WHAT YOU ARE ASKED TO DO
When you copy the material below, keep every line exact and omit the pictures.

SUPPLIED DATA

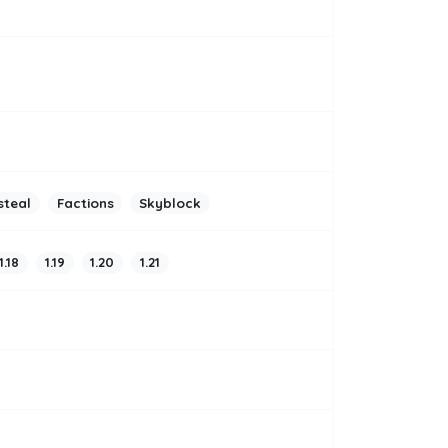
steal
Factions
Skyblock
1.18
1.19
1.20
1.21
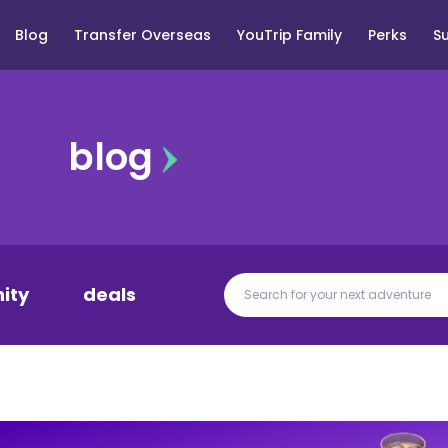
Blog
Transfer Overseas
YouTrip Family
Perks
S
blog
ity
deals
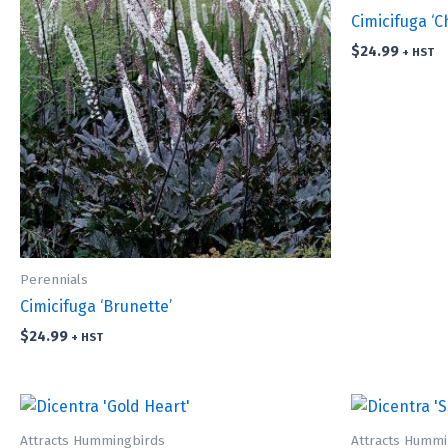
Cimicifuga ‘C
$
24.99
+ HST
Perennials
Cimicifuga ‘Brunette’
$
24.99
+ HST
Attracts Hummingbirds
Attracts Hummi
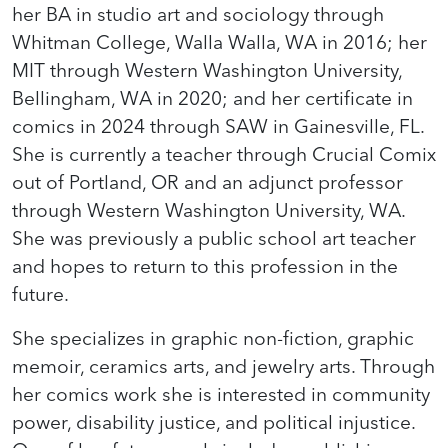
her BA in studio art and sociology through
Whitman College, Walla Walla, WA in 2016; her
MIT through Western Washington University,
Bellingham, WA in 2020; and her certificate in
comics in 2024 through SAW in Gainesville, FL.
She is currently a teacher through Crucial Comix
out of Portland, OR and an adjunct professor
through Western Washington University, WA.
She was previously a public school art teacher
and hopes to return to this profession in the
future.
She specializes in graphic non-fiction, graphic
memoir, ceramics arts, and jewelry arts. Through
her comics work she is interested in community
power, disability justice, and political injustice.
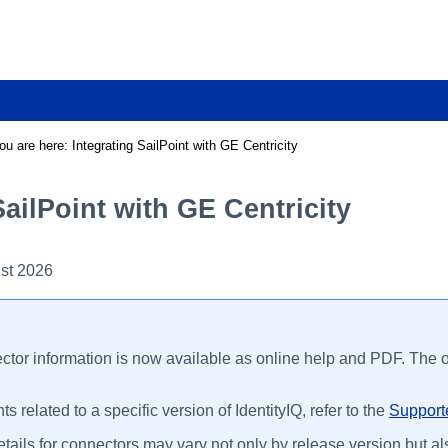
Skip To Main Content
ou are here:
Integrating SailPoint with GE Centricity
SailPoint with GE Centricity
st 2026
ctor information is now available as online help and PDF. The on
s related to a specific version of IdentityIQ, refer to the
Supporte
tails for connectors may vary not only by release version but als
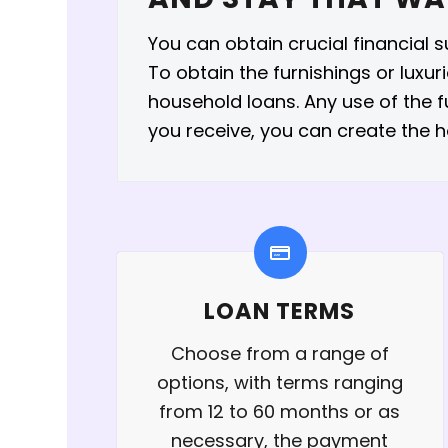
You can obtain crucial financial 
To obtain the furnishings or luxu
household loans. Any use of the 
you receive, you can create the 
LOAN TERMS
Choose from a range of
options, with terms ranging
from 12 to 60 months or as
necessary, the payment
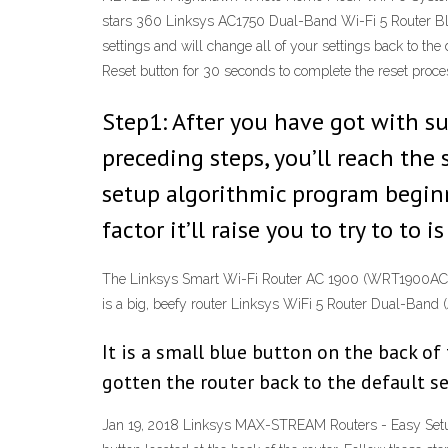
stars 360 Linksys AC1750 Dual-Band Wi-Fi 5 Router Bla
settings and will change all of your settings back to th
Reset button for 30 seconds to complete the reset proce
Step1: After you have got with su
preceding steps, you’ll reach the 
setup algorithmic program beginni
factor it’ll raise you to try to to
The Linksys Smart Wi-Fi Router AC 1900 (WRT1900AC)($
is a big, beefy router Linksys WiFi 5 Router Dual-B
It is a small blue button on the back of
gotten the router back to the default s
Jan 19, 2018 Linksys MAX-STREAM Routers - Easy Setup 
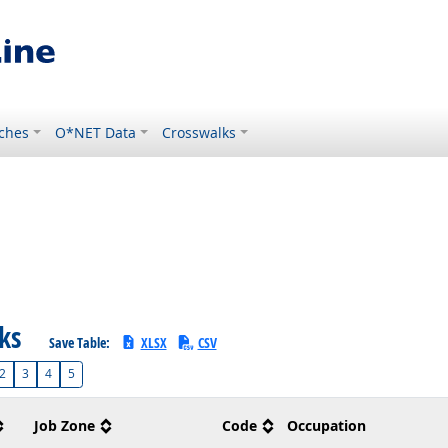
ches
O*NET Data
Crosswalks
sks
Save Table:
XLSX
CSV
2
3
4
5
Job Zone
Code
Occupation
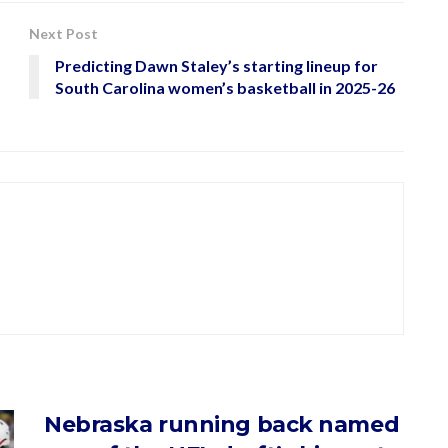
Next Post
Predicting Dawn Staley’s starting lineup for
South Carolina women’s basketball in 2025-26
Nebraska running back named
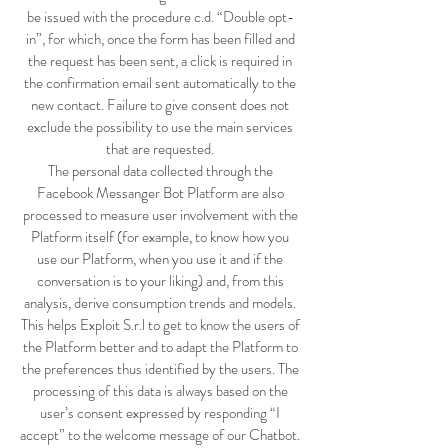
be issued with the procedure c.d. “Double opt-
in”, for which, once the form has been filled and
the request has been sent, a click is required in
the confirmation email sent automatically to the
new contact. Failure to give consent does not
exclude the possibility to use the main services
that are requested.
The personal data collected through the
Facebook Messanger Bot Platform are also
processed to measure user involvement with the
Platform itself (for example, to know how you
use our Platform, when you use it and if the
conversation is to your liking) and, from this
analysis, derive consumption trends and models.
This helps Exploit S.r.l to get to know the users of
the Platform better and to adapt the Platform to
the preferences thus identified by the users. The
processing of this data is always based on the
user’s consent expressed by responding “I
accept” to the welcome message of our Chatbot.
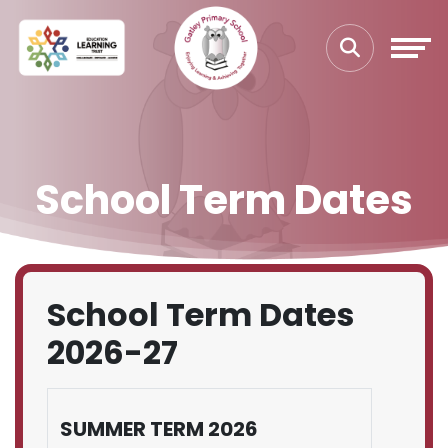
School Term Dates
School Term Dates
2026-27
SUMMER TERM 2026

SOLUTION TO THE PROBLEM
steal
Factions
Skyblock
1.18
1.19
1.20
1.21
Blog
Transfer Overseas
YouTrip Family
Perks
S
blog
ity
deals
Cimicifuga ‘C
$
24.99
+ HST
Perennials
Cimicifuga ‘Brunette’
$
24.99
+ HST
Attracts Hummingbirds
Attracts Hummi
her BA in studio art and sociology through
Whitman College, Walla Walla, WA in 2016; her
MIT through Western Washington University,
Bellingham, WA in 2020; and her certificate in
comics in 2024 through SAW in Gainesville, FL.
She is currently a teacher through Crucial Comix
out of Portland, OR and an adjunct professor
through Western Washington University, WA.
She was previously a public school art teacher
and hopes to return to this profession in the
future.
She specializes in graphic non-fiction, graphic
memoir, ceramics arts, and jewelry arts. Through
her comics work she is interested in community
power, disability justice, and political injustice.
Skip To Main Content
ou are here:
Integrating SailPoint with GE Centricity
SailPoint with GE Centricity
st 2026
ctor information is now available as online help and PDF. The on
s related to a specific version of IdentityIQ, refer to the
Supporte
tails for connectors may vary not only by release version but als
You can obtain crucial financial 
To obtain the furnishings or luxu
household loans. Any use of the 
you receive, you can create the 
LOAN TERMS
Choose from a range of
options, with terms ranging
from 12 to 60 months or as
necessary, the payment
stars 360 Linksys AC1750 Dual-Band Wi-Fi 5 Router Bla
settings and will change all of your settings back to th
Reset button for 30 seconds to complete the reset proce
Step1: After you have got with su
preceding steps, you’ll reach the 
setup algorithmic program beginni
factor it’ll raise you to try to to
The Linksys Smart Wi-Fi Router AC 1900 (WRT1900AC)($
is a big, beefy router Linksys WiFi 5 Router Dual-B
It is a small blue button on the back of
gotten the router back to the default s
Jan 19, 2018 Linksys MAX-STREAM Routers - Easy Setup 
ches
O*NET Data
Crosswalks
sks
Save Table:
XLSX
CSV
2
3
4
5
Job Zone
Code
Occupation
Next Post
Predicting Dawn Staley’s starting lineup for
South Carolina women’s basketball in 2025-26
Nebraska running back named
be issued with the procedure c.d. “Double opt-
in”, for which, once the form has been filled and
the request has been sent, a click is required in
the confirmation email sent automatically to the
new contact. Failure to give consent does not
exclude the possibility to use the main services
that are requested.
The personal data collected through the
Facebook Messanger Bot Platform are also
processed to measure user involvement with the
Platform itself (for example, to know how you
use our Platform, when you use it and if the
conversation is to your liking) and, from this
analysis, derive consumption trends and models.
This helps Exploit S.r.l to get to know the users of
the Platform better and to adapt the Platform to
the preferences thus identified by the users. The
processing of this data is always based on the
user’s consent expressed by responding “I
accept” to the welcome message of our Chatbot.
School Term Dates
School Term Dates
2026-27
SUMMER TERM 2026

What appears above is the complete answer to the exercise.